Economic chief faces tough questions
HARTFORD — David A. Lehman, a former Goldman Sachs banker who presided over controversial financial instruments there as the nation’s economy was melting down in 2008, doesn’t want any salary in his new role as commissioner of the state Department of Economic and Community Development.
But the Greenwich millionaire paid a price on Tuesday as lawmakers dredged up his banking past, while interviewing him for the position he has held for about a week.
Senate President Pro Tempore Martin M. Looney and state Rep. Mike D’Agostino, D-Hamden, led tough questioning about the giant New York bank’s role in the Great Recession, when the firm sold risky investments, then bet against the housing industry.

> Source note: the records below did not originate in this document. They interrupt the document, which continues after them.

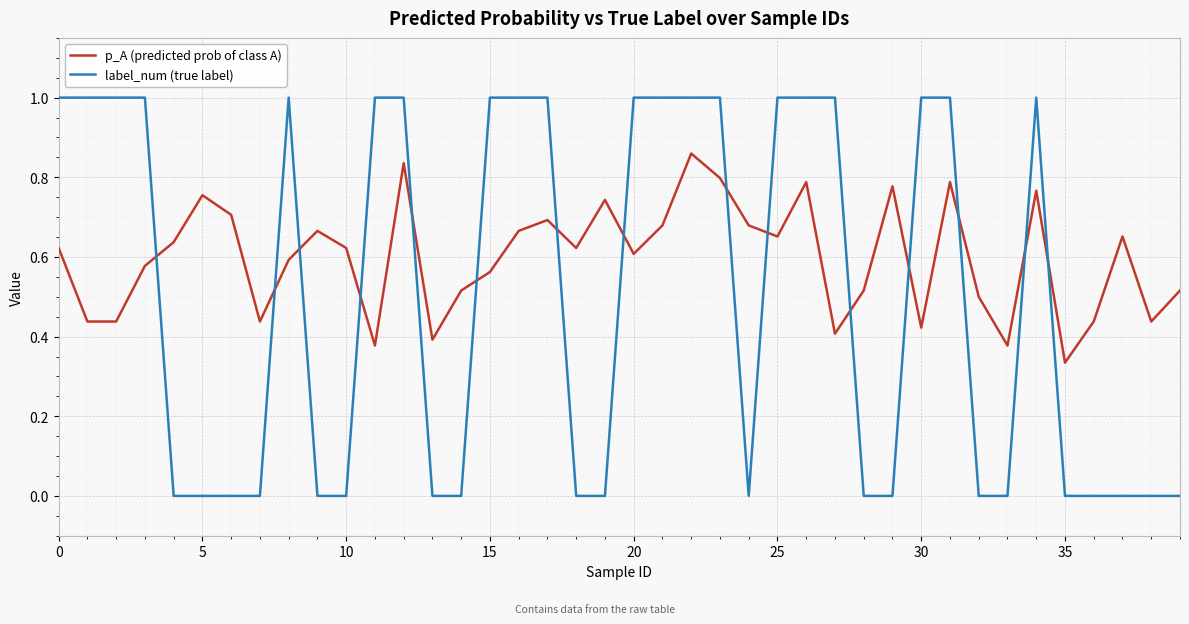

What is the maximum value for label_num (true label)?

1.0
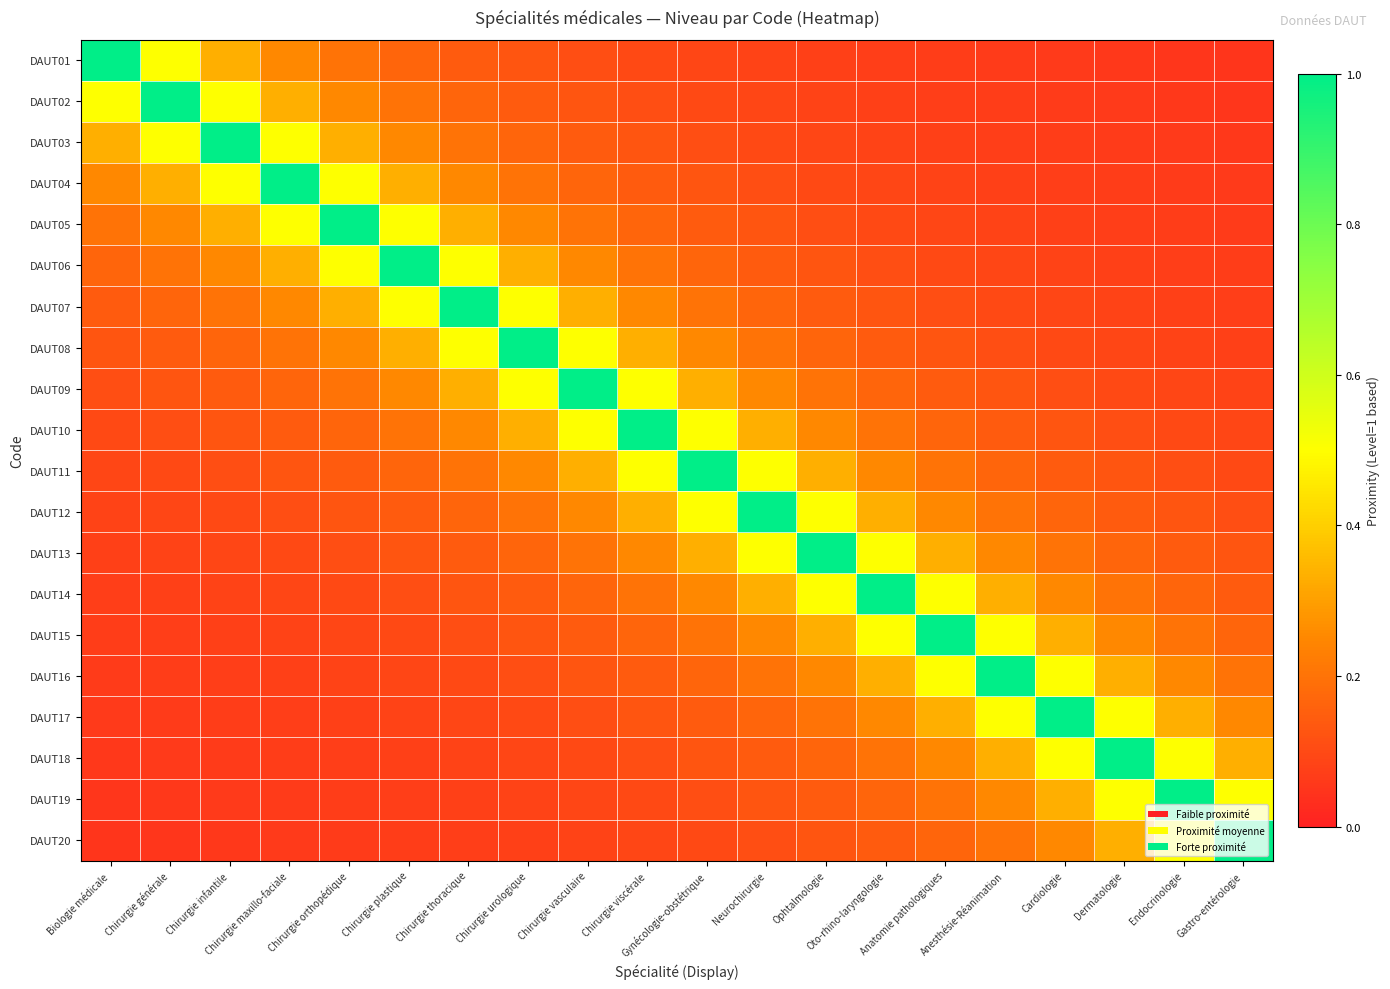

How many distinct data groups are displayed?

20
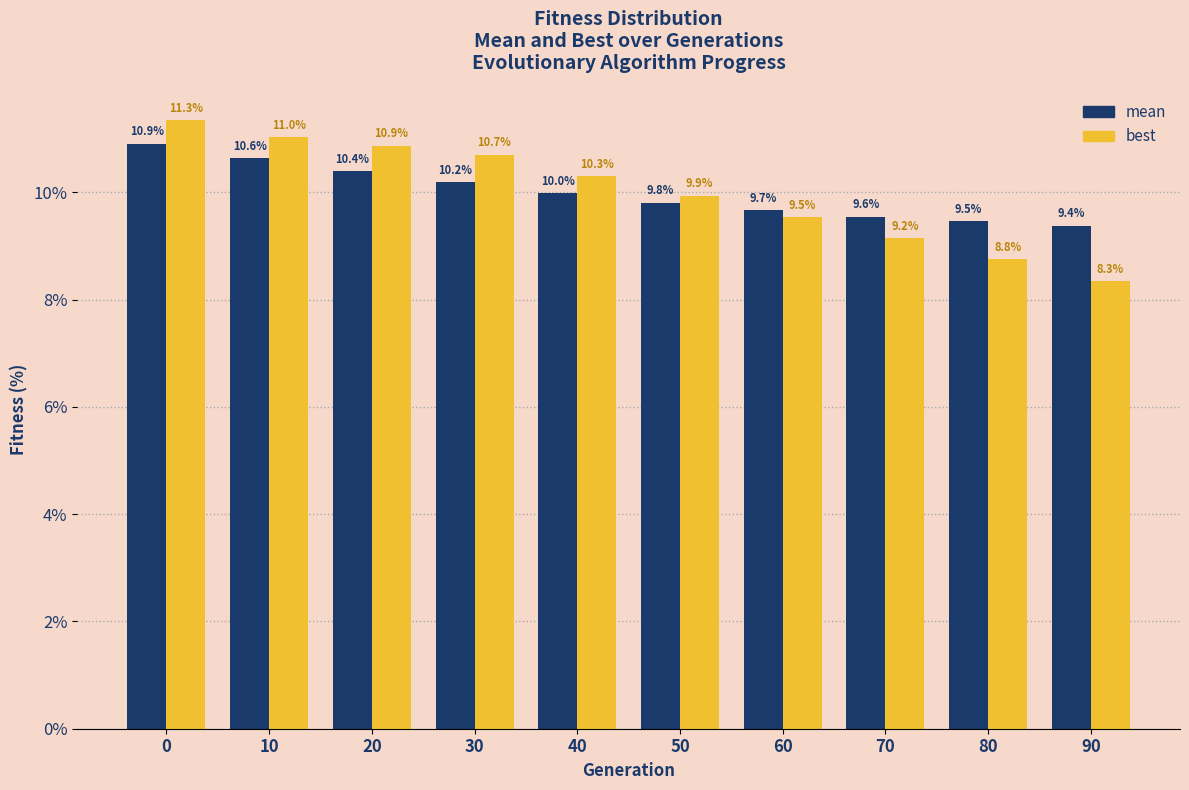

Reading right to left, extract all data points from this chart.

mean: 9.4	9.5	9.6	9.7	9.8	10.0	10.2	10.4	10.6	10.9
best: 8.3	8.8	9.2	9.5	9.9	10.3	10.7	10.9	11.0	11.3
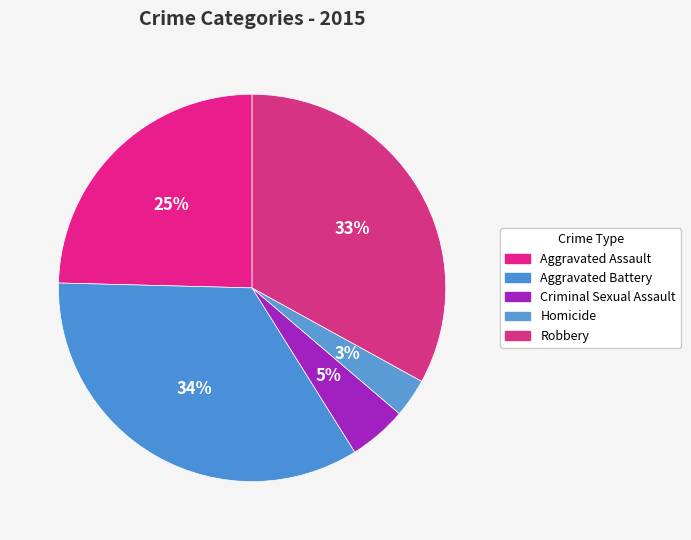

Count the number of slices in the pie.

5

“Goldman was profiting in a bet against the American economy,” D’Agostino said, hammering home points on risky, mortgage-backed investments that Goldman was selling at the time it was trying to decrease its exposure, when Lehman was co-chairman of the department.
“I’ve never had a crystal ball,” said Lehman, who said he called Gov. Ned Lamont after his election win, introduced himself and said he was interested in helping the state’s economic rebound. “I did not know at the time that those securities would be worthless. There should have been enhanced transparency and disclosure. I didn’t view what we were doing at the time was betting against the housing market. I am not here to defend Goldman.”
His future in the job, after a crucial committee vote, will depend on support vote in the state Senate next month.